6 janvier. Quelques danses sur des airs populaires espagnols.
Mlle Lolita Osorio est revenue à la Comédie des Champs-Élysées pour y danser sur des airs espagnols populaires. Je sors de son spectacle et déjà les particularités de ses diverses danses se confondent un peu dans ma mémoire. Mais le charme intense et délicat de toute sa juvénile personne subsiste et domine ce qu’il pourrait y avoir d’incertitude dans son exécution. Mlle Osorio a le corps des derniers torses de jeunes filles que Rodin exposa. Ses bras maigriots, mais ronds, aux coudes de fillette encore un peu pointus, ondulent, jouent, s’alanguissent, agissent ; c’est là son vrai instrument, car les jambes ne font que suivre ; le rythme de ses talons est tâtonnant et pauvre ; il n’a rien de la musicalité ni de la virtuosité d’une Argentina. Par contre certains déhanchements, certains portements du corps ont déjà l’allure magnifique des grandes Espagnoles. Une danse orientale nous fit admirer, malgré la discrétion des voiles, un nu d’une élégance parfaite ; ventre de la forme la plus pure, dos admirable qui se creuse aux reins et juste assez de gorge « pour remplir les deux mains d’un honnête homme »
comme il se disait au xviiie
siècle. Une candeur et une décence parfaite dans tout cela.

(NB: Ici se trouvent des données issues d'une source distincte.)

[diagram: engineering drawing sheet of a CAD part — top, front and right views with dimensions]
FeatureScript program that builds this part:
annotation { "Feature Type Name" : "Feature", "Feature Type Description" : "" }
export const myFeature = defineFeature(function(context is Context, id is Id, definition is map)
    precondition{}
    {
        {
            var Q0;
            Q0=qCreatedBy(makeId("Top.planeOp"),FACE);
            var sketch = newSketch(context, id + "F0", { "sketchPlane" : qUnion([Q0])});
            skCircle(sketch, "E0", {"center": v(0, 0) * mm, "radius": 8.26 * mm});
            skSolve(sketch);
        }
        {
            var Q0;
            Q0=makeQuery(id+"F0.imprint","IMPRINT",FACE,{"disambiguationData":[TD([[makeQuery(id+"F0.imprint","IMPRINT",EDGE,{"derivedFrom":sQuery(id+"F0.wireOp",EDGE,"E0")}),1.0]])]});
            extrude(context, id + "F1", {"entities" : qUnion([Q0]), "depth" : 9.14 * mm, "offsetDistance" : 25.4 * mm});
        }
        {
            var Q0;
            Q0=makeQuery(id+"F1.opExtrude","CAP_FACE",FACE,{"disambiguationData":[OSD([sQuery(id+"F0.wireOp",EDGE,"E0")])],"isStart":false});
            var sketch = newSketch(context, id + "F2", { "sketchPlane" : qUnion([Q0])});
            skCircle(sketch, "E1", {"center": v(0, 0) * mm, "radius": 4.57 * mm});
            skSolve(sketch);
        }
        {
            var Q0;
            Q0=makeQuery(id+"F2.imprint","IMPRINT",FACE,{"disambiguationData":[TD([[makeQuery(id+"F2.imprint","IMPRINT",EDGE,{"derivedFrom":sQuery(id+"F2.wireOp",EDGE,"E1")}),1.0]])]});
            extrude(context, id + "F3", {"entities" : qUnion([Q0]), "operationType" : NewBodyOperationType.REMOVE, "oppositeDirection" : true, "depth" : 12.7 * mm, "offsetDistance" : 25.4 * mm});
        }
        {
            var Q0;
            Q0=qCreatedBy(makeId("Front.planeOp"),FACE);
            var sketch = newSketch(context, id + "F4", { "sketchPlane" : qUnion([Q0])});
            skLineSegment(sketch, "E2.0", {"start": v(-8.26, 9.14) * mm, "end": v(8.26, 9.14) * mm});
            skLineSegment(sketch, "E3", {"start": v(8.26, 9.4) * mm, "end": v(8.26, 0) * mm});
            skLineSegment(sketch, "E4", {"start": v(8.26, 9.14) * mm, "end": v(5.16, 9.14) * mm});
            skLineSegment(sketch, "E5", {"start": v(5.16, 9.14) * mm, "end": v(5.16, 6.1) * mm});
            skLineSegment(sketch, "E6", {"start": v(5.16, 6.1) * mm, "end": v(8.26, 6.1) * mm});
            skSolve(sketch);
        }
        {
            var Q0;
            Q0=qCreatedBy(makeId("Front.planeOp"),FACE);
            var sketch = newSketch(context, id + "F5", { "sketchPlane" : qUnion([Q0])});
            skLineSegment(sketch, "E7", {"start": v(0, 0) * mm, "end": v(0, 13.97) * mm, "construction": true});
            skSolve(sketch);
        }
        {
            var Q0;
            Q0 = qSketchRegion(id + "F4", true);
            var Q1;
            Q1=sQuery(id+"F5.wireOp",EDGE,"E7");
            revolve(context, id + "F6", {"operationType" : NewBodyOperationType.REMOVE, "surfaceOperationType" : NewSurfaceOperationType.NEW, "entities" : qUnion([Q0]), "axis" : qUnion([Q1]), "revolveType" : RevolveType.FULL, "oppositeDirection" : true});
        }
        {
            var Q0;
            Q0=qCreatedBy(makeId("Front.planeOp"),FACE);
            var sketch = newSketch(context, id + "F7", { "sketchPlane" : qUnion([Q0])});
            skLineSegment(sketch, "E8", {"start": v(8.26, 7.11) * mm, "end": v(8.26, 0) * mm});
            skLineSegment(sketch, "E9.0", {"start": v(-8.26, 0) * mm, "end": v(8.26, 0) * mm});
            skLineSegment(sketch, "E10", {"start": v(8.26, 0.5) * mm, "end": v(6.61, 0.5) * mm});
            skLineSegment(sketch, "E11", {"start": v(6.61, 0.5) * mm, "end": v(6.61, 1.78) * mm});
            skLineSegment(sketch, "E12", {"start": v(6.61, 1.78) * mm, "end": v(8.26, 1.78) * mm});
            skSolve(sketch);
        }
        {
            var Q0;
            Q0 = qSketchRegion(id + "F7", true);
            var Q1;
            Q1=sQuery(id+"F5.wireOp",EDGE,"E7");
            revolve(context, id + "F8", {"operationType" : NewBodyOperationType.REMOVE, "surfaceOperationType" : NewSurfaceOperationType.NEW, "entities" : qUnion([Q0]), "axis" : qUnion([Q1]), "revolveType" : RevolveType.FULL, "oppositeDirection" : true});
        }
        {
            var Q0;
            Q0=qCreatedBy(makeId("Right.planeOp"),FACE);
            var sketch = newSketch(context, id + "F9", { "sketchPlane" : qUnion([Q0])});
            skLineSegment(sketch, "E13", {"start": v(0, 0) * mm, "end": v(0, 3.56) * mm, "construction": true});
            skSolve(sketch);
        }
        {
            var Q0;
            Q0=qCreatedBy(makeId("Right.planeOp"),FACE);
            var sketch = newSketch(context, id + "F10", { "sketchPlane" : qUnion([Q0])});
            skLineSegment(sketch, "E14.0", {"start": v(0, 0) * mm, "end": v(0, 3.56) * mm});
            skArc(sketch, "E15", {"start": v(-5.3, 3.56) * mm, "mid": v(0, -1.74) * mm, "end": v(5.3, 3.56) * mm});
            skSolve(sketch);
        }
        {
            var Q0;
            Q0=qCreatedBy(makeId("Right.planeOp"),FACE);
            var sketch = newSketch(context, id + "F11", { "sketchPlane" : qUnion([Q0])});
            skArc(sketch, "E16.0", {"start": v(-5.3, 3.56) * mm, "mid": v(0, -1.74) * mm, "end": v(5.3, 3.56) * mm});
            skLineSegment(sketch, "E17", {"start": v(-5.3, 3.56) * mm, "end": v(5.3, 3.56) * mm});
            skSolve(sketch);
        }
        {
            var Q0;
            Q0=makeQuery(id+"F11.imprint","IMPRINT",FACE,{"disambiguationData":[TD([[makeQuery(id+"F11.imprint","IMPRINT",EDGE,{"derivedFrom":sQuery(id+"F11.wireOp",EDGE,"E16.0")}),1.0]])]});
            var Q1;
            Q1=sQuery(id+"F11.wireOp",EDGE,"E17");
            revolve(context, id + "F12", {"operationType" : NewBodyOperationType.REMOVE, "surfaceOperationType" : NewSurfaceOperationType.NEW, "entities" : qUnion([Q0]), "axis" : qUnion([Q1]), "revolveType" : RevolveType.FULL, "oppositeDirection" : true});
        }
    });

Ce qui déconcerte un peu, ce sont les œillades de commande et les sourires forcés qui se plaquent sur son joli minois d’adolescente brune ; ce fard de cabotinage dépare son naturel charmant.
Les « vendredis de danse » ont pris ce pli dangereux de nous offrir, pour nous désennuyer pendant que la danseuse change de costume, le tour du chant. Nous aurions préféré rester à attendre tranquillement devant le rideau baissé que de subir ces auditions blafardes où l’on gâche de la belle musique.